PASSAGE PROVIDED:
--------------------------------
You are viewing a plain text version of this content. The canonical link for it is here.
Posted to fop-dev@xmlgraphics.apache.org by Glenn Adams <gl...@skynav.com> on 2013/06/18 06:46:48 UTC

FOP using ICU?

Is there a reason FOP doesn't use ICU for determining line break
boundaries? The FOP implementation of UAX14 (org.apache.fop.text.linebreak)
seems to be out of date and basically unmaintained. According to [1], a
number of Apache projects are using it, including PDFBox, Xalan, and Xerces.

[1] http://site.icu-project.org/#TOC-Apache-Projects

Re: FOP using ICU?

Posted by Glenn Adams <gl...@skynav.com>.
By interoperability, I mean interoperability with different language line
breaking requirements. For example, Thai (and a number of other languages)
--------------------------------
RECORDS PROVIDED:
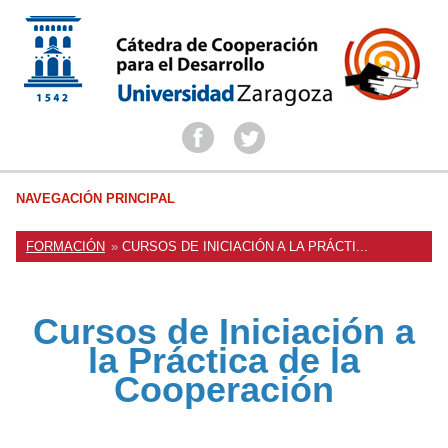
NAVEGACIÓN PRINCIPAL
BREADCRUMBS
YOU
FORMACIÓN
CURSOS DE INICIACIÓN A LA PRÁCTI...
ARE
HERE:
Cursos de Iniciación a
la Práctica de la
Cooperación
--------------------------------
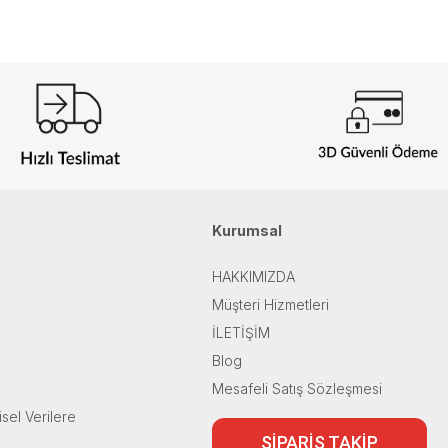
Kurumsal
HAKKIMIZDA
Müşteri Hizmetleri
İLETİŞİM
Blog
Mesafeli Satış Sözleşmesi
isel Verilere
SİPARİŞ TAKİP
--------------------------------
WHAT THE TASK ASKS:
Reproduce, word for word, everything in the thread above about FOP and ICU from "Posted to fop-dev@xmlgraphics.apache.org" down to "Xalan, and Xerces.".

EXERCISE SOLUTION:
Posted to fop-dev@xmlgraphics.apache.org by Glenn Adams <gl...@skynav.com> on 2013/06/18 06:46:48 UTC

FOP using ICU?

Is there a reason FOP doesn't use ICU for determining line break
boundaries? The FOP implementation of UAX14 (org.apache.fop.text.linebreak)
seems to be out of date and basically unmaintained. According to [1], a
number of Apache projects are using it, including PDFBox, Xalan, and Xerces.